Short exercise 1: Please rewrite the paragraph in the article on contested wills that begins "The deceased made no provision" as a short bulleted list that keeps its main facts.
Short exercise 2: Carry the article on contested wills forward with the next few paragraphs, picking up after its final sentence.

Document section:
--

Legal

The Ilot Vs Mitson Contested Wills Case

Nick Mendoza Howard Kennedy Solicitor 4 May 2011

The Ilot Vs Mitson Contested Wills Case

The issue of contested wills remains a vexed one in the English courts, but a recent ruling may provide new clarity in this area, argues Nick Mendoza, a solicitor at Howard Kennedy.

Unlike some jurisdictions, English law recognises the principle of “testamentary freedom”, whereby a person is free to choose to whom they will leave their estate upon their death. Testamentary freedom is, however, restricted by the Inheritance (Provision For Family and Dependants) Act 1975, which provides that a family member or dependant can make a claim against the estate of the deceased in circumstances where no provision, or inadequate provision, has been made for them under the terms of the deceased’s will, or under the intestacy provisions that come into effect where the deceased failed to leave a will.

The case of Ilott v Mitson involved a claim brought under the Act. Melita Jackson died on 10 July 2004. Under the terms of her will she left her estate to be divided between three animal charities. Her estate was worth £486,000 (around $800,430).

The deceased made no provision in her will for her only daughter, Heather Ilott.  Mrs Ilott had left home in 1978 when she was 17 years old and had seen her mother only twice since leaving home. The court heard that Mrs Ilott had refused any other contact with her mother. In a letter that she left with her will, the deceased set out the reasons why she had disinherited her daughter, stating that she considered that she owed no moral or financial obligation to provide for her daughter, and explaining that her daughter had not been financially dependant upon her since she had left home.

Mrs Ilott was married with five children, four of whom lived at home with Mrs Ilott and her husband. The family was largely reliant upon state benefits for financial support. Following her mother’s death Mrs Ilott made a claim under the Act for reasonable financial provision to be made for her.

--

Material shown:
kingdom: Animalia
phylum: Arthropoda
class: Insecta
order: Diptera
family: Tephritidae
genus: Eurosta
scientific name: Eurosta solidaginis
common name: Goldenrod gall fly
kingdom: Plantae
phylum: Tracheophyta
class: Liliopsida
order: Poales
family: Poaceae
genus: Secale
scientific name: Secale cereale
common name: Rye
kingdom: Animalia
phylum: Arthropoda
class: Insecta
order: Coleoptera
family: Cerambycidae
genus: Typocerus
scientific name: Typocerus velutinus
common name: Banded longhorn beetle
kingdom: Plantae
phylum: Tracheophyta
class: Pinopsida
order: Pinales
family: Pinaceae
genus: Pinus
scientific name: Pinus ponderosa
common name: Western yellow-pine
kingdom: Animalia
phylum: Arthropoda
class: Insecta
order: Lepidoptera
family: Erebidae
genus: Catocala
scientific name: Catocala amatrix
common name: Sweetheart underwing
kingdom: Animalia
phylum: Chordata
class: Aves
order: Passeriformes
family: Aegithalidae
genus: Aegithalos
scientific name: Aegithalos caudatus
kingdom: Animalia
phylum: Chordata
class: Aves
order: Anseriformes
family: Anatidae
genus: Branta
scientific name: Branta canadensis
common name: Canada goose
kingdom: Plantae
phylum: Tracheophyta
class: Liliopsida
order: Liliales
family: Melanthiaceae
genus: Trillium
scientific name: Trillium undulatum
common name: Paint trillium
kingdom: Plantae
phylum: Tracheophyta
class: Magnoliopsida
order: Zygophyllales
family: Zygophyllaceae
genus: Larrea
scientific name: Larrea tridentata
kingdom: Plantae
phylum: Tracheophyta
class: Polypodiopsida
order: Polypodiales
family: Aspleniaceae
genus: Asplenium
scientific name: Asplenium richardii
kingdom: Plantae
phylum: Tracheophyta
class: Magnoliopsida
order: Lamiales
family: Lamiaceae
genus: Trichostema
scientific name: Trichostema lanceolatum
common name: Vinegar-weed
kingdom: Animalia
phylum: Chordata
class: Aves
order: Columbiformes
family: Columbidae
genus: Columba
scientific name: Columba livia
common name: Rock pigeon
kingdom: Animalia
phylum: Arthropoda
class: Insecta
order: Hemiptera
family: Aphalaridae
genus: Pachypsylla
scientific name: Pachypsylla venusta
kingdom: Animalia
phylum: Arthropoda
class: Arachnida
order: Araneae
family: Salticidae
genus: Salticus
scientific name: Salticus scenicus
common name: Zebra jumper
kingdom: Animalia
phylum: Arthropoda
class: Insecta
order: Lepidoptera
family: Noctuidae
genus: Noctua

--

Right answer 1:
- Melita Jackson's will made no provision for her only daughter, Heather Ilott.
- Mrs Ilott left home in 1978, at 17, and saw her mother only twice after that.
- The court heard that Mrs Ilott had refused any other contact with her mother.
- In a letter left with her will, the deceased explained why she had disinherited her daughter:
  - She felt she owed her daughter no moral or financial obligation.
  - Her daughter had not been financially dependent on her since leaving home.

Right answer 2:
The judge at first instance was required to strike an appropriate balance between the factors which the Court must take into account when considering a claim of this nature, as set out in section 3 of the Act. These include the financial resources and needs of the applicant, the financial resources and needs of the any other beneficiary of the estate and the size and nature of the estate.

The judge found in Mrs Ilott’s favour, concluding that the deceased had failed to make reasonable financial provision for her daughter. Mrs Ilott was awarded £50,000.

Mrs Ilott considered that £50,000 was insufficient and so appealed the decision. Her appeal was dismissed. However, she was granted leave to appeal to the Court of Appeal and was successful upon this appeal. The matter was subsequently remitted back to the High Court for a decision on the level of Mrs Ilott’s award.

On what basis did Mrs Ilott succeed in her appeal? The court commented that when balancing the section 3 factors account must be taken of the circumstances of each case. In this case the court gave weight to Mrs Ilott’s modest income and limited earning capacity. The court also appears to have given weight to the fact that there were no other beneficiaries of the estate with competing financial needs.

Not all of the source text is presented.